= Text excerpt =
_ _ _ _ _ _ _
A degenerate fantasy-sports player since the age of 13.

As I was pounding down a delicious shawarma pita in Jerusalem last week - not the first and not the last one that I scarfed down on my trip - but a stone's throw from the Western Wall, something funny happened.

Out of the noise of tourists, shop owners, sizzling food and hungry cats, there emerged one distinctive sentence, one that rang to the heavens and back:

The NHL lockout just ended!

For three months, I'd had nothing to do with myself. Baseball season was over (R.I.P, 2012 New York Mets), football season was a disaster (R.I.P., Mark Sanchez's career), but where the Rangers and the NHL should have stepped in to fill the void, there was: nothing. But now, at this moment, in the land of my forefathers, my prayers had been heard - and I hadn't even done any praying!

And so I came back from the motherland a new man. Yes, I got my religion back, and it's on NHL ice again this Saturday.

We'll get back to the normal format next week, but for this week, let's discuss the youngsters who're ready to make an impact in this abbreviated season.

First, though, allow me to direct you to Google, which yesterday celebrated the 116th birthday of Frank Zamboni with an entertaining little Google Doodle. Go clean up some snow, then come back.

Moving on.

Vladimir Tarasenko, RW, STL - The 16th pick in the 2010 draft comes to St. Louis with much hype and fanfare after a thoroughly impressive career as a youngster in the KHL, including a point per game in his 31 contests with St. Petersburg this year. He'll start off on the Blues' second line with Andy McDonald and Alexander Steen, giving the spectacularly talented young Russian competent offensive linemates to help him do some damage. To be clear, though Tarasenko has Alex Ovechkin-like talent (if not his size), don't expect an Ovechkin-esque breakout; rookie Ovi starred for an awful Capitals team with no first-line talent, while Tarasenko will be just one of many talented pieces for St. Louis.

Justin Schultz, D, EDM - I've long regarded Schultz's offensive upside highly, and so do the Oilers, who signed him as an unrestricted free agent after he de-registered from the University of Wisconsin. Tough luck for the Ducks, who originally drafted him back in 2008. They've got to be kicking themselves over the incredible performance Schultz put on in the AHL during the lockout - an astounding 48 points in 34 games, numbers you simply don't see from defensemen in any pro league these days. Schultz will instantly step into the uber-talented Oilers power play unit along with Taylor Hall, Ryan Nugent-Hopkins and Jordan Eberle. It may seem bold to say this, but he could legitimately put up the best rookie season by a defenseman since Brian Leetch in '88-'89.
_ _ _ _ _ _ _
= Exercises to complete =
• A. Answer these questions using the fantasy hockey column:
(i) In which city was the writer eating a shawarma pita when the news about the NHL lockout came?
(ii) How many points did Justin Schultz score in the AHL during the lockout, and in how many games?
(iii) Which two players will Vladimir Tarasenko start alongside on the Blues' second line?
• B. Reproduce the passage of the fantasy hockey column starting at "A degenerate fantasy-sports" and ending at "done any praying!".

= Material =
_ _ _ _ _ _ _
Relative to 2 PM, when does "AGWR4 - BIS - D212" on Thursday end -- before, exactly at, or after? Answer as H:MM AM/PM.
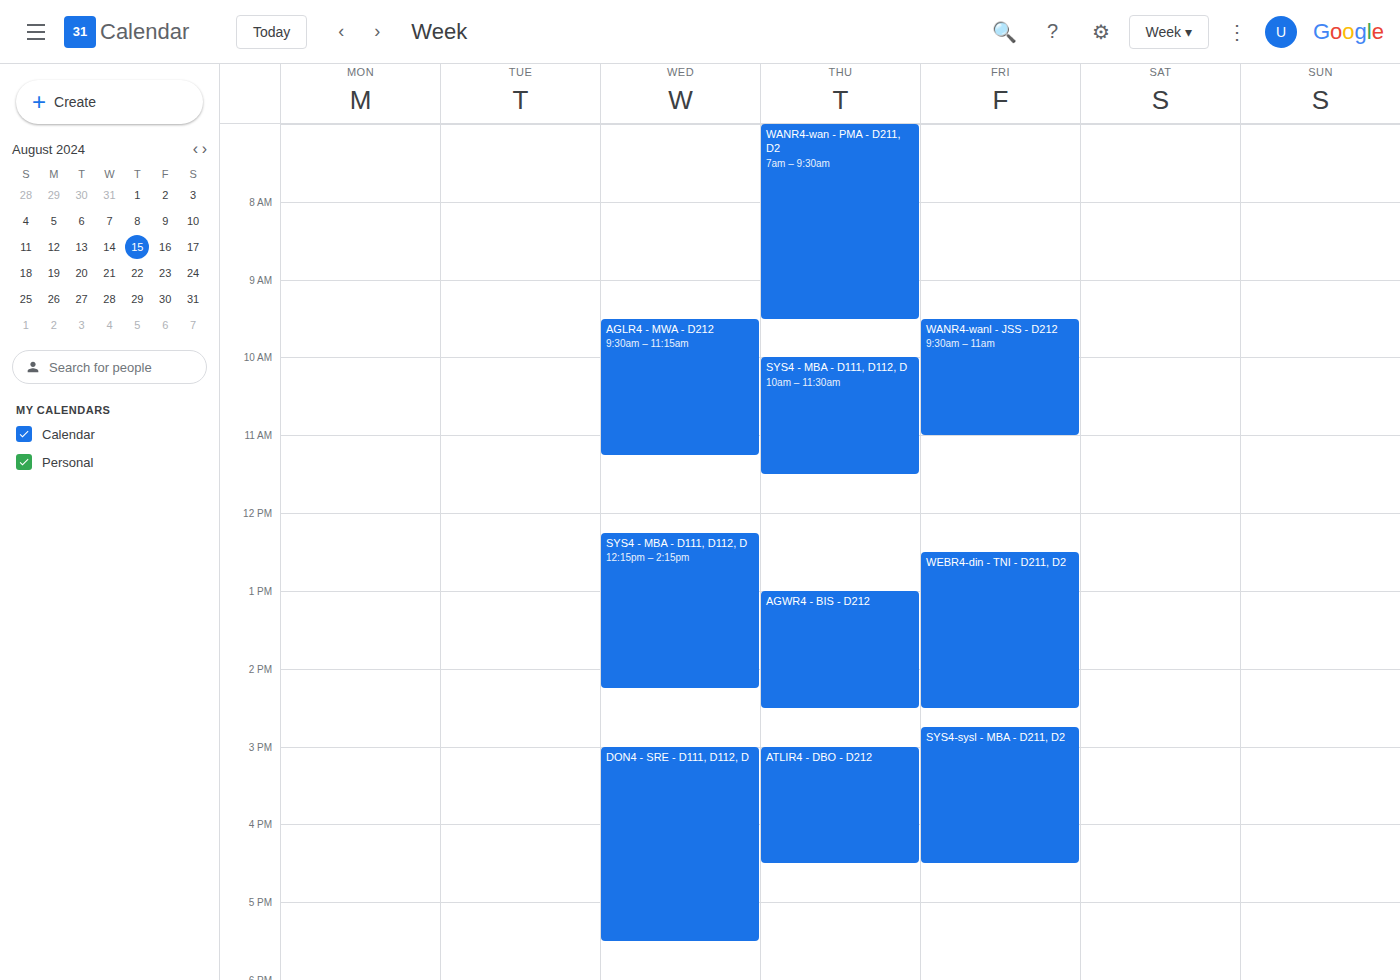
_ _ _ _ _ _ _
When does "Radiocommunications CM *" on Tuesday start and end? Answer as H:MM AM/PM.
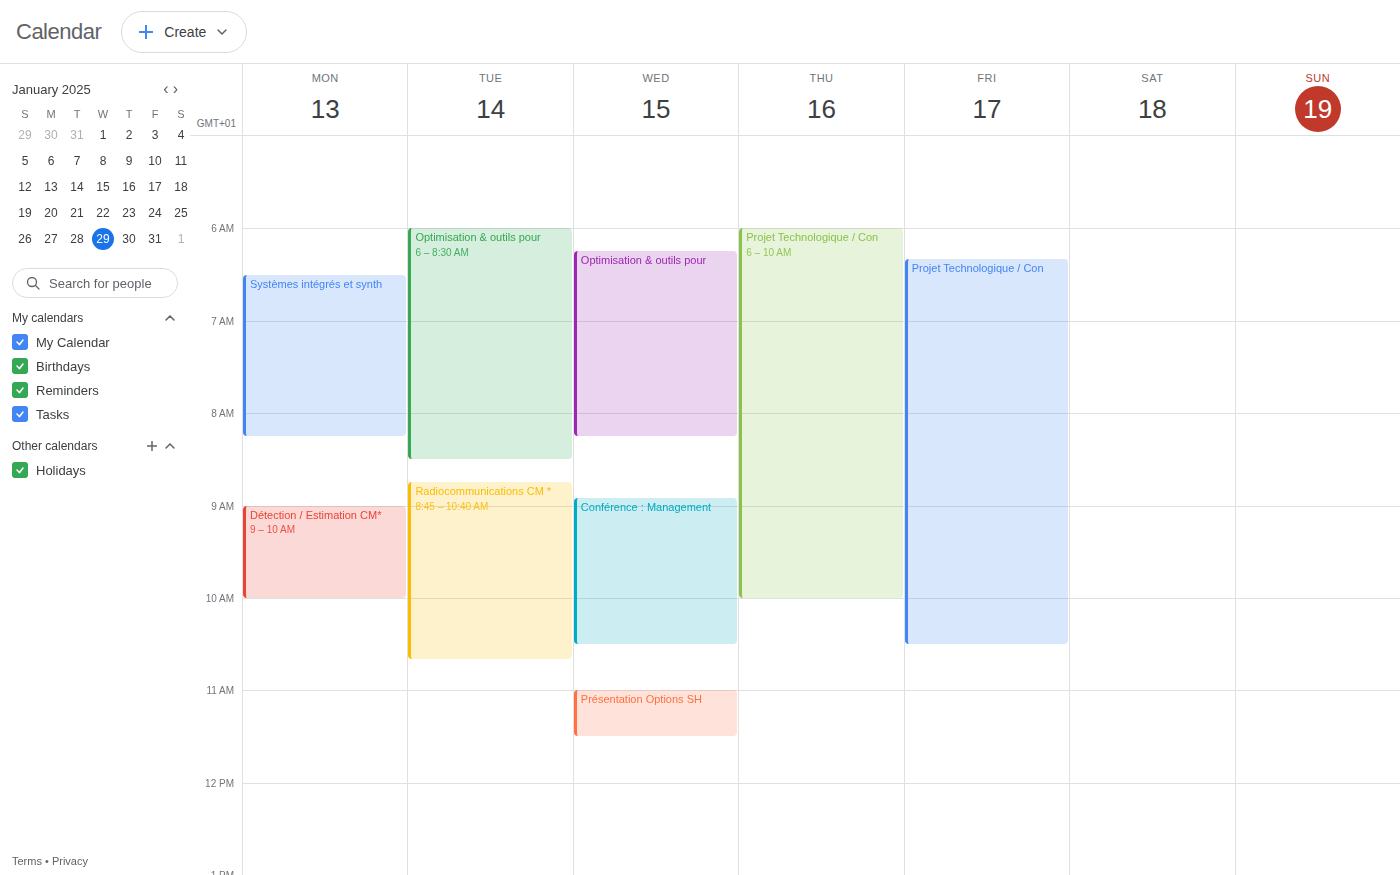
_ _ _ _ _ _ _
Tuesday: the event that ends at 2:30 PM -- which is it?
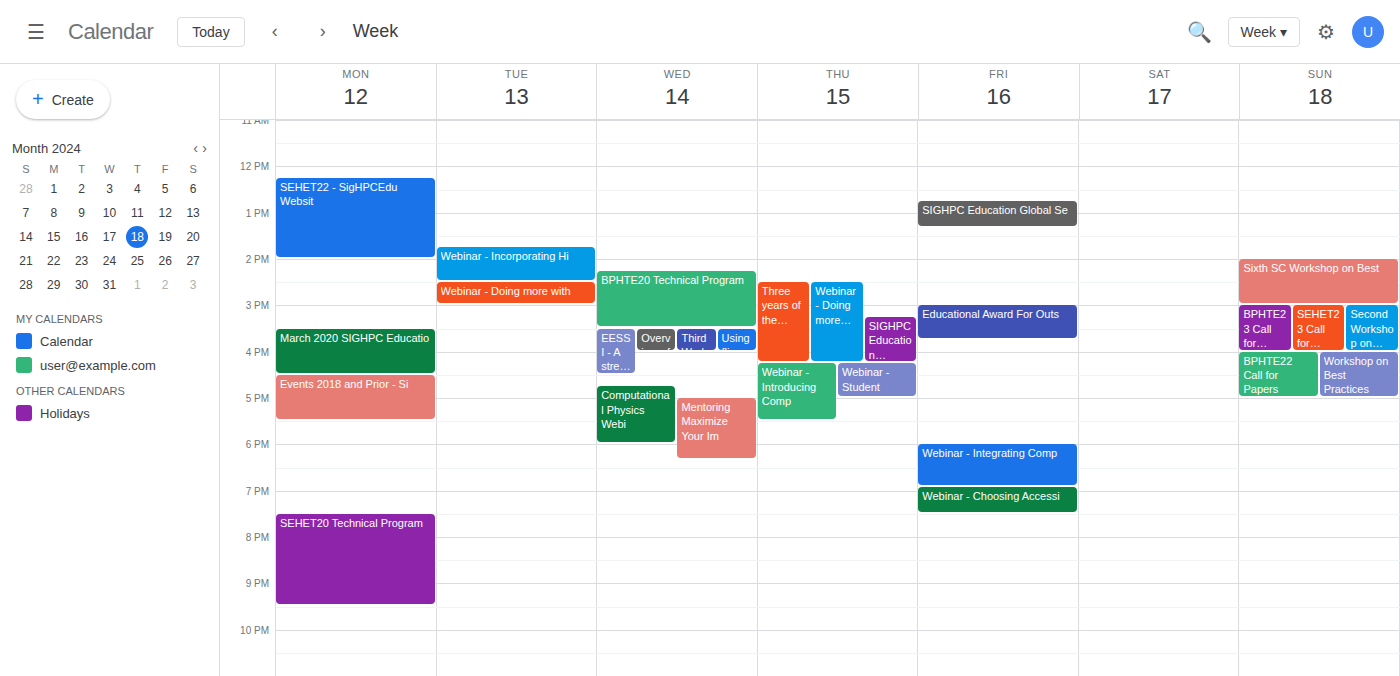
_ _ _ _ _ _ _
= Answers to the exercise =
• A.
(i) Jerusalem
(ii) 48 points in 34 games
(iii) Andy McDonald and Alexander Steen

• B.
A degenerate fantasy-sports player since the age of 13.

As I was pounding down a delicious shawarma pita in Jerusalem last week - not the first and not the last one that I scarfed down on my trip - but a stone's throw from the Western Wall, something funny happened.

Out of the noise of tourists, shop owners, sizzling food and hungry cats, there emerged one distinctive sentence, one that rang to the heavens and back:

The NHL lockout just ended!

For three months, I'd had nothing to do with myself. Baseball season was over (R.I.P, 2012 New York Mets), football season was a disaster (R.I.P., Mark Sanchez's career), but where the Rangers and the NHL should have stepped in to fill the void, there was: nothing. But now, at this moment, in the land of my forefathers, my prayers had been heard - and I hadn't even done any praying!